17
Четыре наголо обритых монаха, малиновые рясы и желтые подрясники, тонкие руки и коричневатые пальцы. Монахи склонились над магическим узором, держа в руках длинные тонкие трубки, из которых, плавно выстраивая композицию, сыпался мраморный песок – мириады и мириады разноцветных песчинок. Тщательно прицелившись, монахи осторожно насыпали песок, расширяя и расширяя узор.
Песочная мандала жила и издалека казалась даже какой-то влажной. Издалека она напоминала какое-то фантастическое животное, постепенно, день за днем расправляющее на солнце свои причудливые щупальца-лепестки, сквозь которые словно бы просвечивали его загадочные внутренние органы. Синяя песчинка за синей, красная за красной, мгновения, что складываются в целую жизнь.

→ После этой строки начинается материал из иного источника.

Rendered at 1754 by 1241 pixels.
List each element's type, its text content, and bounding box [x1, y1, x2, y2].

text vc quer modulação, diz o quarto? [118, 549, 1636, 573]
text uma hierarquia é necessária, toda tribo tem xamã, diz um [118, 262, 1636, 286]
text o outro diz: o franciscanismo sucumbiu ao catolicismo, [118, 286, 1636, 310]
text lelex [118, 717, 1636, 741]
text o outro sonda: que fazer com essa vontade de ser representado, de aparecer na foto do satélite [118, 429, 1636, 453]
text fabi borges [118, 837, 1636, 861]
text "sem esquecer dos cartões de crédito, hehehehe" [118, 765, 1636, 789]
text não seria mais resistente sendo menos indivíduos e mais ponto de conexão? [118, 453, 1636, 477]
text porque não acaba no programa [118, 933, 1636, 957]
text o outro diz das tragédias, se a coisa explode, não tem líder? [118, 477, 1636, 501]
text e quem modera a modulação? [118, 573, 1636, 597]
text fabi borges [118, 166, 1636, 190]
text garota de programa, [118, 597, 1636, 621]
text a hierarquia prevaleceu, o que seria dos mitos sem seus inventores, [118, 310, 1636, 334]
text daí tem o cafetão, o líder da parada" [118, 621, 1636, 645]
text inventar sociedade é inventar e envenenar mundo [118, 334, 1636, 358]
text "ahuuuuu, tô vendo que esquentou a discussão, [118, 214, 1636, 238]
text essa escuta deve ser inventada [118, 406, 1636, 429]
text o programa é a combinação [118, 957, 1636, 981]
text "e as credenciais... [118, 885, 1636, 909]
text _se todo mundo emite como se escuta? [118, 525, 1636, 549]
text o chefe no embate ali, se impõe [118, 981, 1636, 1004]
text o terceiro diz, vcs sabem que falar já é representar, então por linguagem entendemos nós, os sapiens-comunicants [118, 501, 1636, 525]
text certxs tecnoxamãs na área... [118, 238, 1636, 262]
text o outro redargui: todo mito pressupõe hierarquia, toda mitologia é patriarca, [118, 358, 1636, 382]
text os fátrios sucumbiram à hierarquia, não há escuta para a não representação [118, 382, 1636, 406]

Павел Георгиевич стоял и смотрел. Он снова думал о сыне. В зале, где насыпали мандалу было тихо. Слышен был только странный, цикадный какой-то звук. Словно бы склонившиеся на коленях над мандалой монахи с их оттопыренными локтями и вытянутыми вперед трубочками были не людьми, а кузнечиками. Павел Георгиевич прислушивался к стрекоту этих нехитрых инструментов, «чак-пу», как называли их монахи, осторожно водя металлическими палочками по боковым зазубринам своих трубок и так, дрожанием, подгоняя песчинки, чтобы те осторожно ссыпались, текли, заполняя предназначенное им в картине место. Песочное жилище бога, который принимает здесь форму абстрактного магического цветка.
Он стоял и смотрел, как течет и течет яркая мелкая мраморная крошка. Песок зеленый, песок красный, белый песок, синий… Вот вырастающий сам по себе урожай, вот знак священной коровы, знаки девы гирлянд, девы цветов и девы светильников… И в центре знак Амитабы – Будды Безграничного Света, его магический семенной слог.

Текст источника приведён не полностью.